Auf allen Kanälen: Der Hype um den Zahnseidentanz

Nr. 35 –

Anstelle von Waffen kann man im Erfolgsspiel «Fortnite» Tänze kaufen. Diese werden in der Realität überall nachgetanzt, sogar von Fussballprofis.

Am Anfang steht ein Roman: Das 1999 vom japanischen Autor Koushun Takami veröffentlichte Buch «Battle Royale» spielt in einem totalitären Staat. Jedes Jahr wird eine Schulklasse auf eine einsame Insel verschleppt. Hier müssen sich die SchülerInnen gegenseitig bekämpfen, bis nur noch einE ÜberlebendeR übrig bleibt. Der Titel des Buchs stammt aus dem Wrestling: Bei einer «Battle Royale» springen zehn oder zwanzig Wrestler in den Ring, und jeder kann jeden angreifen. So funktioniert auch das zurzeit meist gespielte Computerspiel «Fortnite: Battle Royale», das auf der Verfilmung von Takamis Roman basiert. Hundert Figuren landen ohne Gepäck auf einer Insel. Hier muss jedeR Waffen, Munition, Schutzkleidung und Rohstoffe zusammensuchen und die anderen bekämpfen.

Der Tanz vor dem Kampf

«Battle Royale» ist eine Mischung aus Strategie- und Schiessspiel, das im letzten Herbst auf den Markt kam. Mittlerweile wird es von rund 125 Millionen Menschen gespielt. Zwar ist es gratis, doch allein an den sogenannten In-Game-Käufen hat der Hersteller Epic Games bisher über eine Milliarde Dollar verdient. Anders als bei vielen anderen Computerspielen, wo man durch Käufe seine Gewinnchancen optimiert – meist mit dem Kauf von besseren Waffen –, erwirbt man bei «Battle Royale» für den Spielverlauf lauter nicht relevante Dinge: coolere Kleider, einen schicken Rucksack oder, ganz wichtig, «Emotes». Dies sind Tänze, die die Figuren tanzen, bevor sie in den Kampf ziehen oder nachdem sie eineN GegnerIn besiegt haben. Der «Battlepass» für zehn Franken beinhaltet (auch) solche Emotes. Wer mithalten möchte, muss fortlaufend Geld ausgeben, da immer wieder neue Tänze programmiert werden.

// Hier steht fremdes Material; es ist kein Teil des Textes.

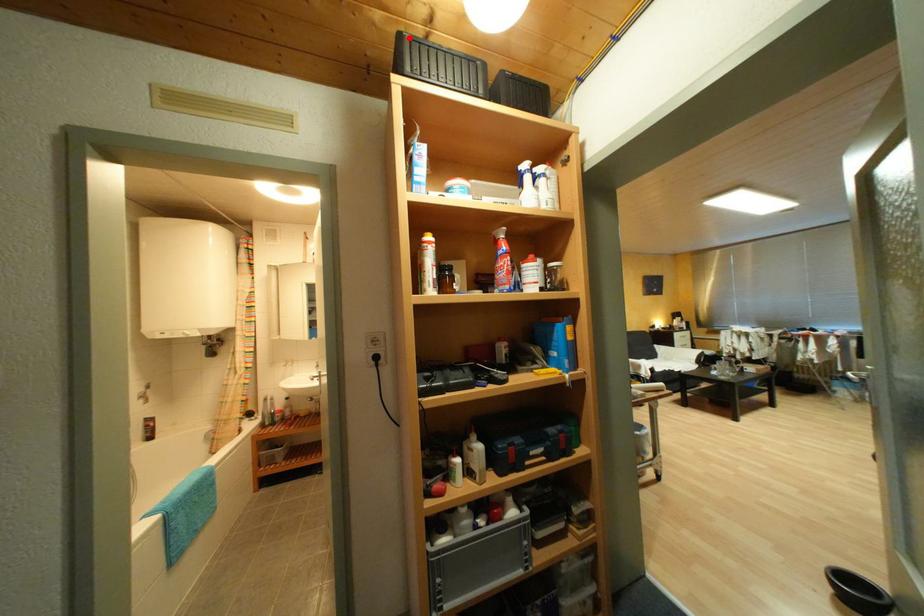
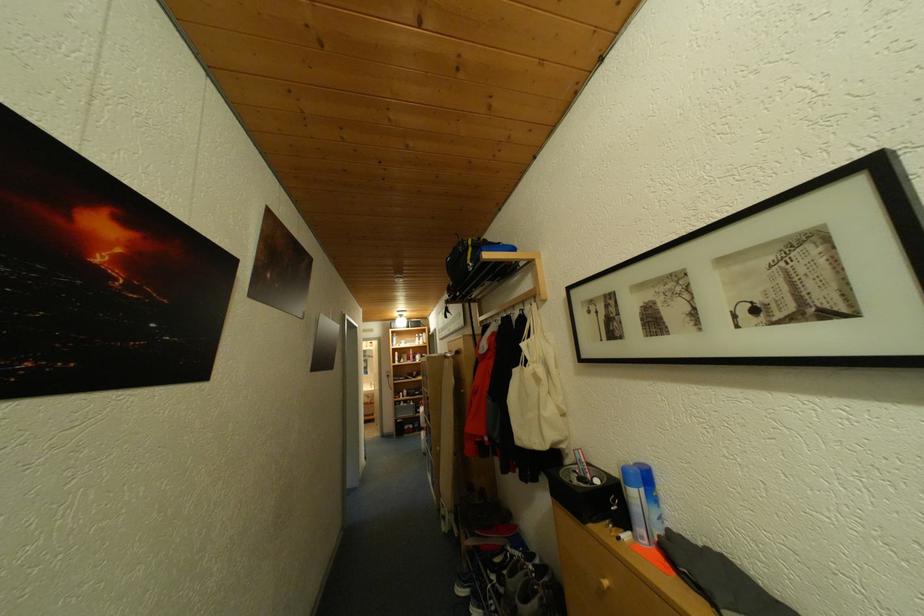
Question: I am providing you with two images of the same scene from different viewpoints. A red point is marked on the first image. Can you still see the location of the red point in image 2?

Choices:
 (A) Yes
 (B) No

Answer: (B)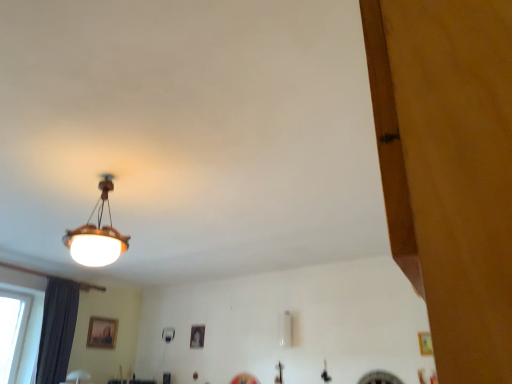
Question: In the image, is dark gray fabric curtain at left positioned in front of or behind matte black picture frame at center, which appears as the 1th picture frame when viewed from the right?

Choices:
 (A) behind
 (B) front

Answer: (B)

Question: Is dark gray fabric curtain at left situated inside matte black picture frame at center, which appears as the 1th picture frame when viewed from the right, or outside?

Choices:
 (A) inside
 (B) outside

Answer: (B)

Question: Based on their relative distances, which object is nearer to the wooden picture frame at lower center, which is the first picture frame in left-to-right order?

Choices:
 (A) dark gray fabric curtain at left
 (B) matte wooden lampshade at upper left
 (C) matte black picture frame at center, the 2th picture frame in the left-to-right sequence

Answer: (C)

Question: Which of these objects is positioned farthest from the matte black picture frame at center, the 2th picture frame in the left-to-right sequence?

Choices:
 (A) dark gray fabric curtain at left
 (B) wooden picture frame at lower center, which is the second picture frame in right-to-left order
 (C) matte wooden lampshade at upper left

Answer: (C)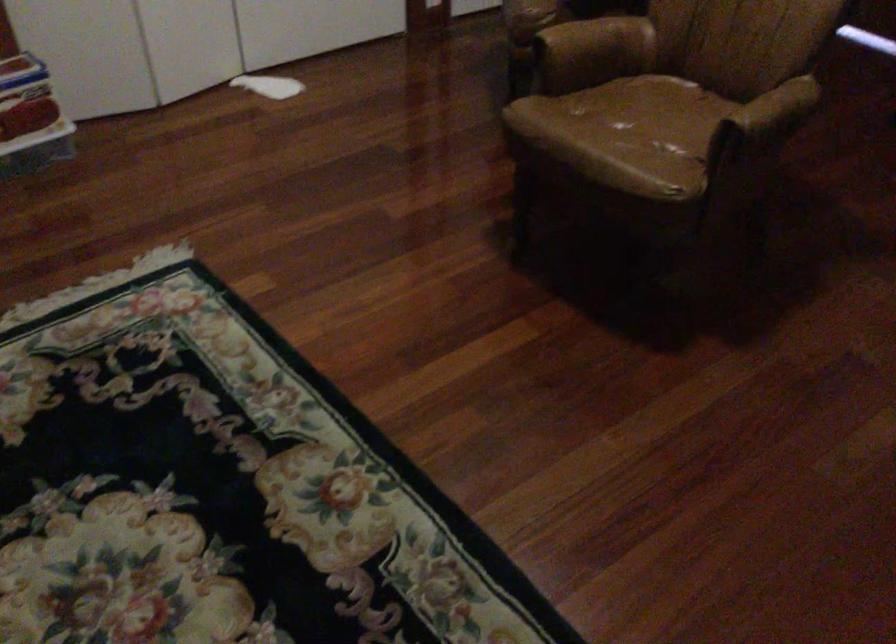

Längst haben die Tänze den virtuellen Raum verlassen und sind in den realen Alltag eingedrungen: Tausende von Kindern in den USA und Europa tanzen die Fortnite-Moves – darunter auch viele, die das Spiel selbst gar nicht spielen. Dass die Tänze auch auf dem Pausenplatz getanzt werden, freut nicht alle PädagogInnen. Eine britische Schule machte kürzlich Schlagzeilen, weil sie die Tänze auf dem Schulareal verbot. Laut der Schulleiterin sind die gewalttätigen Spiele mitverantwortlich für das aggressive Verhalten der Kinder in der Realität. Ausserdem würden die Kinder mit diesen Tänzen ihre SchulkameradInnen einschüchtern. Sogar im Spitzensport sind die Fortnite-Tänze verbreitet. Die wohl am meisten beachtete Tanzeinlage war jene von Antoine Griezmann. Nach seinem Penalty im WM-Final gegen Kroatien hielt der französische Nationalspieler Daumen und Zeigefinger in L-Form vor seine Stirn und hüpfte von einem Bein auf das andere. Was für Fortnite-Unbedarfte aussah wie ein abgefahrener Triumphtanz, beinhaltete für KennerInnen eine ganz klare Botschaft: Griezmann tanzte nämlich den «Take-the-L-Dance», auch «Losertanz» genannt. Dieser wird im Game getanzt, um die besiegten GegnerInnen zu verhöhnen. Dass Griezmann den «Losertanz» ausgerechnet vor den kroatischen Fans vorführte, sorgte für Diskussionen.

Keine Eigenkreation

Die Tanzbewegungen selbst lernen kann man auf Youtube. Hier wimmelt es von engagierten LehrerInnen, die einen in die Kunst der Fortnite-Bewegungen einführen. Beliebt sind auch die «Fortnite Dance Challenges»: Filmchen, in denen reale Menschen neben den Computerspielfiguren dieselben Tänze tanzen, was wiederum von Millionen von Menschen angeschaut und bewertet wird.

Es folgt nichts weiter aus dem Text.